Whether on snowy slopes, still waters or in trendy clubs - there are various ways of having fun with a board.


Having fun wakeboarding

Big is beautiful - or so the saying goes. But take a walk around numerous German cities and you'll notice a rather strange phenomenon, especially in those places where the young people like to spend their free time, in parks, sports centres, and clubs.

Wednesday evening in a trendy night club, often frequented by students in Germany's capital: In the reddish glow of the lounge, a brightly lit table shows up against the surrounding darkness. The illuminated faces of those standing slightly bent over the tabletop are a picture of concentration,
furrowed brows glistening with beads of sweat. A closer look reveals a parcours of variously-sized wooden ramps sprawled across the table top, serving as a test of maneuverability for what look like matchbox cars, but are in reality mini-skateboards.

"Fingerboarding" is the name of the game and it's becoming more and more popular, especially with boarders, whether skate - or snowboarders. It was invented one rainy day by a couple of bored skateboarders who started skimming a plastic skateboard keyring up the walls of a bathtub, and it's actually been around for some time, despite it's growing popularity. Pierre, a student from Berlin says he made his first fingerboards out of model Wartburg-cars when he was out of skateboard action with a knee injury several years ago.

Fingerboarding is a pastime anyone can do, anywhere, whether at home or during long lectures - a philosophy which isn't unique to the fingerboarding community.

Sports student Ole's game, called "footbag," can also be played just about anywhere and without any special equipment. Gone are the days when you met your friends for a game of footie in the park. Today's kids still meet for a ball-game, only the ball is less than 10 centimetres across and filled with shredded plastic.
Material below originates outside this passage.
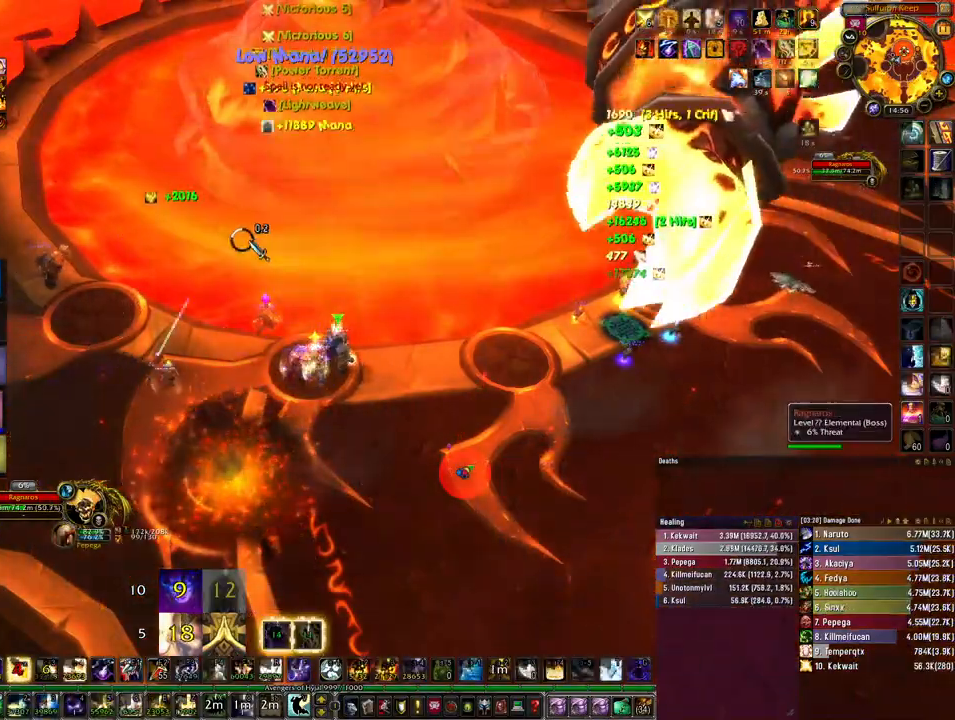
{"keys": ["4", "ctrl"], "mouse": [], "events": [[67, "4", "up"], [167, "4", "down"], [233, "4", "up"], [333, "4", "down"], [400, "4", "up"], [500, "4", "down"]]}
Originally called "hackysacking," footbag has a long history: A similar game was popular in Asia more than 2,000 years ago. More recently, American physiotherapists have used footbags to aid knee rehabilitation. But it's only recently that footbag has made the jump from "a game for bored hippies" to a highly competitive sport.

Crossbody Soul Stall-ing

There are two styles of footbag: freestyle and court, but freestyling is more popular, which is hardly surprising given the 20,000 tricks you can do. Patience seems to be a major virtue for footbaggers, as does a certain bloody-mindedness: footbag incorporates a lot of jumps, twists and fancy footwork, and you can easily end up flat on your face doing a trick like the "Crossbody Soul Stall."

Footbag is now a highly competitive sport, and extremely popular - not only with Germany's sports students, who have already won numerous European and World championships. Some of the keenest competitors don't come from America, as you might have thought, but from Finland, which could be due to the way Finns like to train: Whereas Berlin's footbaggers prefer hip-hop while practising, the Finns prefer their national folk music.

Whether fingerboarding or footbag, both sports are great winter pastimes for boarding specialists of another kind: wakeboarders. This sport, which is similar to waterskiing on a snowboard, has increased tremendously in popularity during the last months. Germany is now one of the leading European countries in the international wakeboarding scene, around a third of the world's waterski lifts and numerous lakes offer perfect conditions for the latest sports trend.

Students from sunny Florida, the birthplace of the original wakeboard, no longer need to miss out on their favourite water sport when studying here in Germany: Active wakeboarders should though, buy or borrow a wetsuit: The water in Germany's lakes is definitely colder than back home!